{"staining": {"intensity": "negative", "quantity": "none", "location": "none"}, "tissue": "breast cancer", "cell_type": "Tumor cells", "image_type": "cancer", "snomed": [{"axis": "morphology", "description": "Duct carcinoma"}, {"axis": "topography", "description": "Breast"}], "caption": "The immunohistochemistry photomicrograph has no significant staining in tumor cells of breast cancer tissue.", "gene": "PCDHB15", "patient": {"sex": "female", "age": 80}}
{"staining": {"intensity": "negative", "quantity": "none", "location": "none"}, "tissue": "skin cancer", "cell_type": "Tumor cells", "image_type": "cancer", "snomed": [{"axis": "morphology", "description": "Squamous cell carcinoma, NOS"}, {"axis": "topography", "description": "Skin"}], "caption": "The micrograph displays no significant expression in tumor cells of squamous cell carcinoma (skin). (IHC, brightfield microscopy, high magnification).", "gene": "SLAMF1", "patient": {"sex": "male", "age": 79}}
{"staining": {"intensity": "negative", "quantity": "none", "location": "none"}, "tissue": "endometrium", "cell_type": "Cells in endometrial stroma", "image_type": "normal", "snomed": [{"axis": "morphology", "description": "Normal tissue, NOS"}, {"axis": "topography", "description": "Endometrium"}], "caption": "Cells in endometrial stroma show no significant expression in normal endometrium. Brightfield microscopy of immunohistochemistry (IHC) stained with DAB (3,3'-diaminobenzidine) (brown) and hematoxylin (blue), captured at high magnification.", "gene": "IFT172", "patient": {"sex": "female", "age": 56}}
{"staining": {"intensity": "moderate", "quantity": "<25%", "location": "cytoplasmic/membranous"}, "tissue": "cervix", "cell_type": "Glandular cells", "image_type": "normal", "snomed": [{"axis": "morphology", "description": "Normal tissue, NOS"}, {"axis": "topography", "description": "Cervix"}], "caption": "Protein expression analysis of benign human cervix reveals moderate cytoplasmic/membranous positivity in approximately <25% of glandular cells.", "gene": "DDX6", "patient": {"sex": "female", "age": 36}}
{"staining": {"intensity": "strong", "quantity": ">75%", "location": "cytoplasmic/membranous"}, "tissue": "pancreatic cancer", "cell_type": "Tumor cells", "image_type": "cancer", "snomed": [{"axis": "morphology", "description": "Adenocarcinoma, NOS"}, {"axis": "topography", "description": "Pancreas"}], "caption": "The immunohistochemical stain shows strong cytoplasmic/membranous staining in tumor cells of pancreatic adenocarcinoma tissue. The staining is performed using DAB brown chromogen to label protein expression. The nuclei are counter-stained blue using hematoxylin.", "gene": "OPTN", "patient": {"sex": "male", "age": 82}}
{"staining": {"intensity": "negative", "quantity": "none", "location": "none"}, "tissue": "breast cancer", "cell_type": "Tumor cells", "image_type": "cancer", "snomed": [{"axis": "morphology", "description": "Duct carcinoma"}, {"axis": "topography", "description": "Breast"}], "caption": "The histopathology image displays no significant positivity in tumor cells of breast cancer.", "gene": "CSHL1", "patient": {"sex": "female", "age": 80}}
####
◆ WHAT YOU HAVE TO DO:
Return a copy of every line in the records that includes the string "breast".

◆ SOLUTION TO THIS EXERCISE:
{"staining": {"intensity": "negative", "quantity": "none", "location": "none"}, "tissue": "breast cancer", "cell_type": "Tumor cells", "image_type": "cancer", "snomed": [{"axis": "morphology", "description": "Duct carcinoma"}, {"axis": "topography", "description": "Breast"}], "caption": "The immunohistochemistry photomicrograph has no significant staining in tumor cells of breast cancer tissue.", "gene": "PCDHB15", "patient": {"sex": "female", "age": 80}}
{"staining": {"intensity": "negative", "quantity": "none", "location": "none"}, "tissue": "breast cancer", "cell_type": "Tumor cells", "image_type": "cancer", "snomed": [{"axis": "morphology", "description": "Duct carcinoma"}, {"axis": "topography", "description": "Breast"}], "caption": "The histopathology image displays no significant positivity in tumor cells of breast cancer.", "gene": "CSHL1", "patient": {"sex": "female", "age": 80}}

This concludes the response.